Iran would need about 200-250 kg of uranium refined to
20 percent fissile concentration if it wanted to make one bomb, a
decision it is not believed to have taken yet, experts say.
"Iran would not likely want to take the dramatic step
of breaking out of the nuclear Nonproliferation Treaty (NPT) until it
has enough material for several bombs — a point that it will not likely
be able to reach for two years or more," said the Arms Control
Association, a U.S. research and advocacy group.

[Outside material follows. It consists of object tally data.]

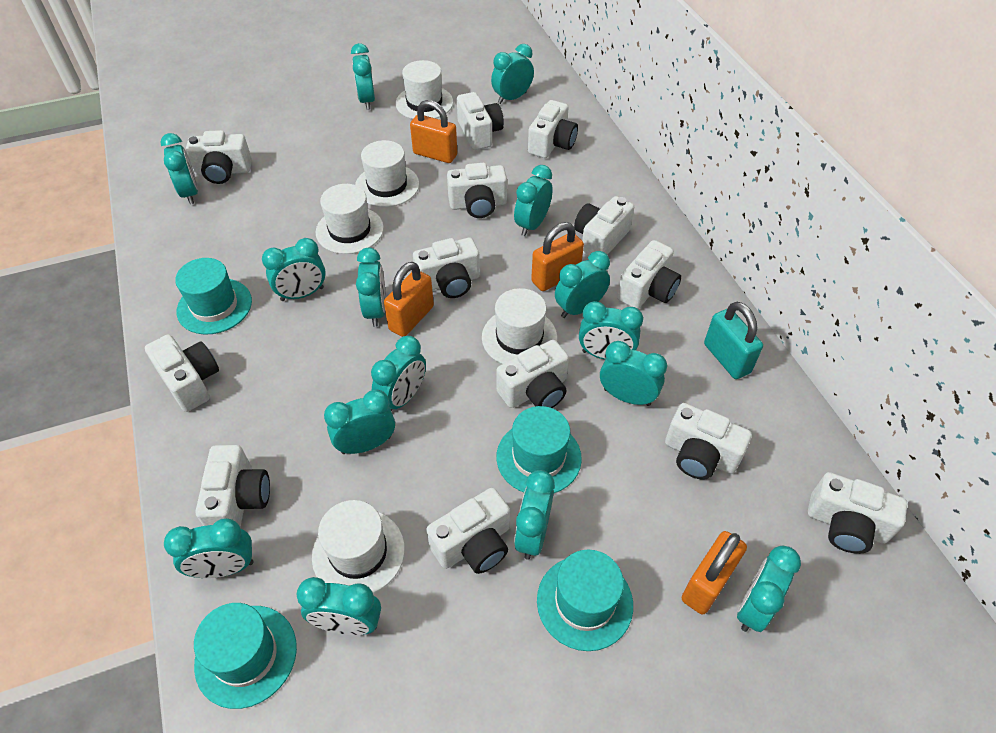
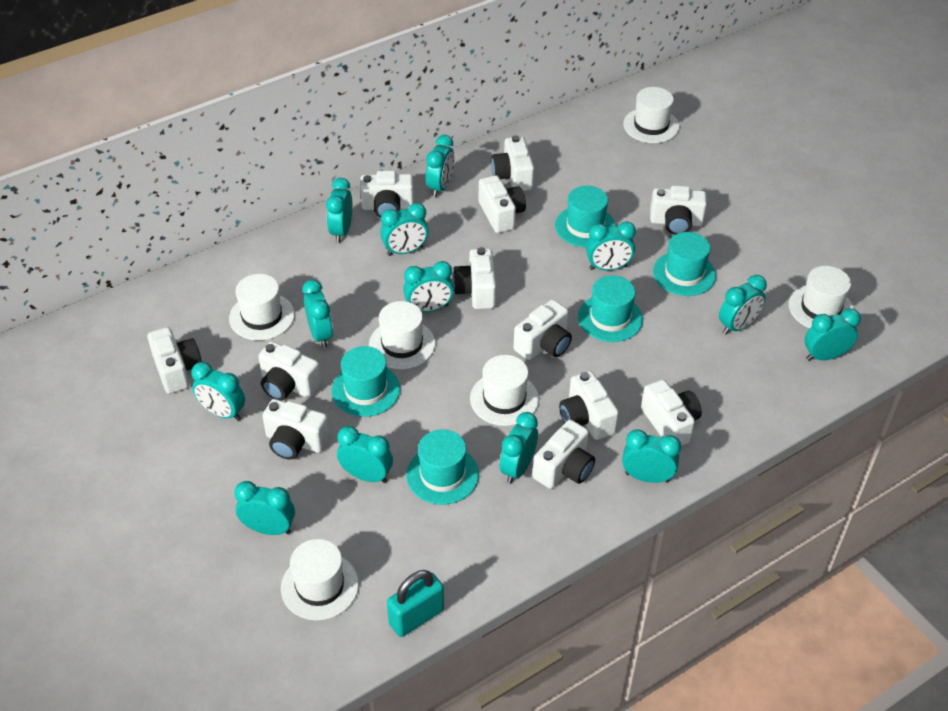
orange padlock: 4 -> 0
turquoise clock: 15 -> 13
turquoise hat: 4 -> 5
white camera: 13 -> 12
white hat: 5 -> 6

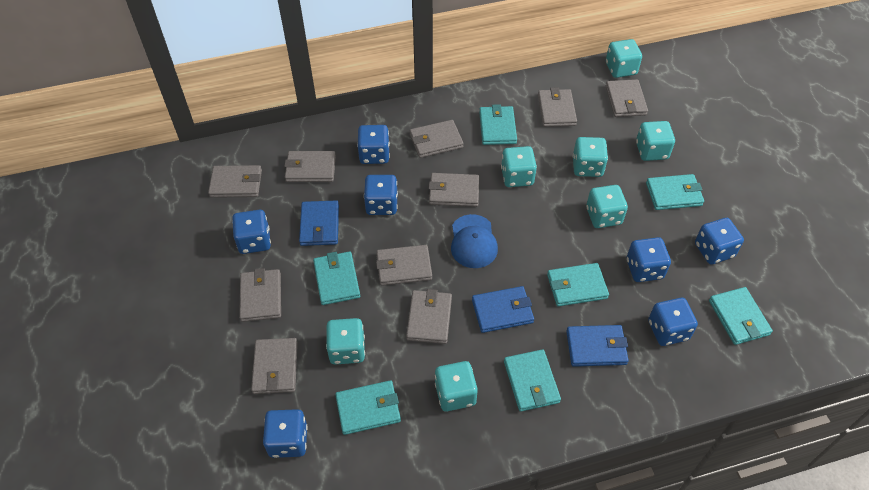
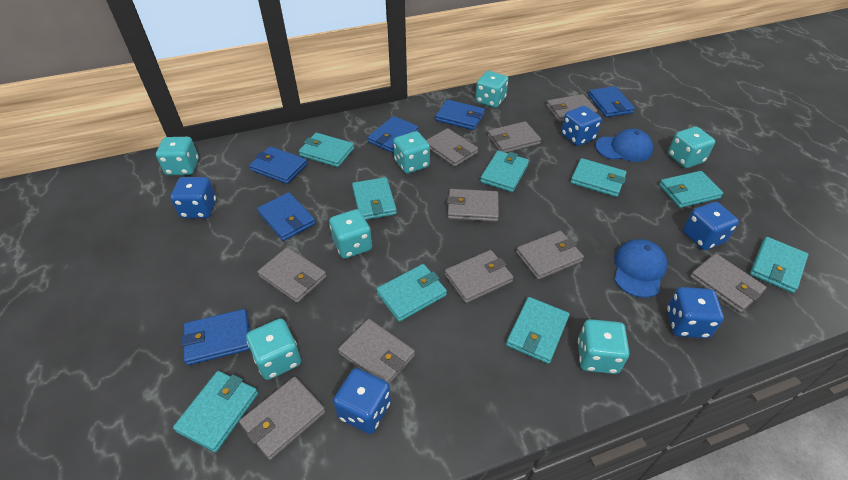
blue cap: 1 -> 2
blue dice: 7 -> 5
blue wallet: 3 -> 6
turquoise wallet: 7 -> 9

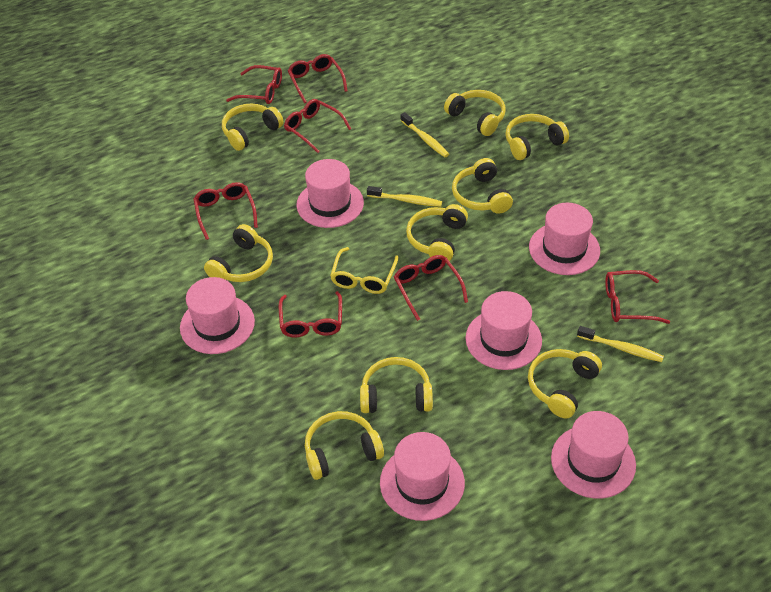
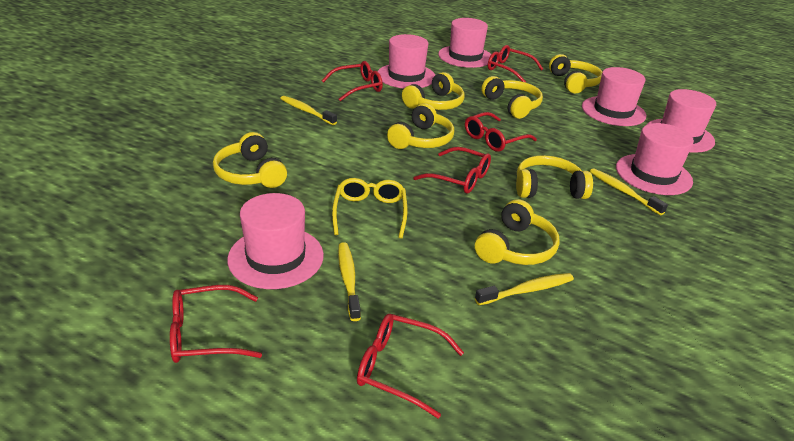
red glasses: 7 -> 6
yellow headphones: 9 -> 7
yellow toothbrush: 3 -> 4

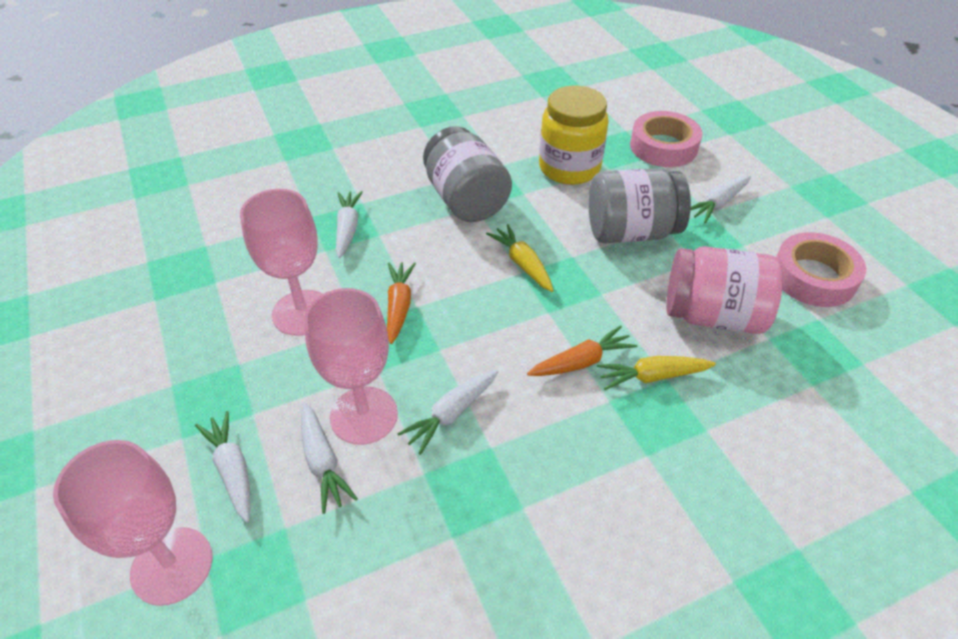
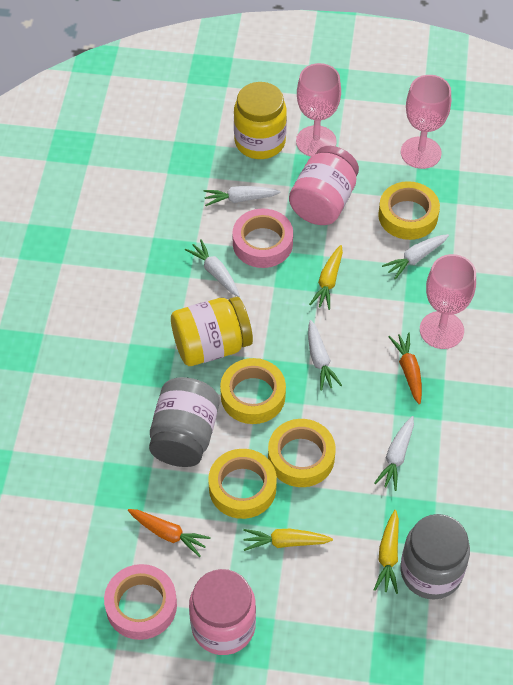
pink jar: 1 -> 2
yellow carrot: 2 -> 3
yellow jar: 1 -> 2
yellow tape: 0 -> 4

The IAEA expressed deepening concerns about Parchin, a
military site southeast of Tehran that it wants to inspect for evidence
of past nuclear weapons development tests. "Significant ground scraping
and landscaping have been undertaken over an extensive area at and
around the location," it said.
Five buildings or other structures had been demolished
and power lines, fences and paved roads removed, it said, activities
that would hamper its investigation if granted access.
Iran says Parchin is a conventional military facility and has dismissed the allegations about it as "ridiculous".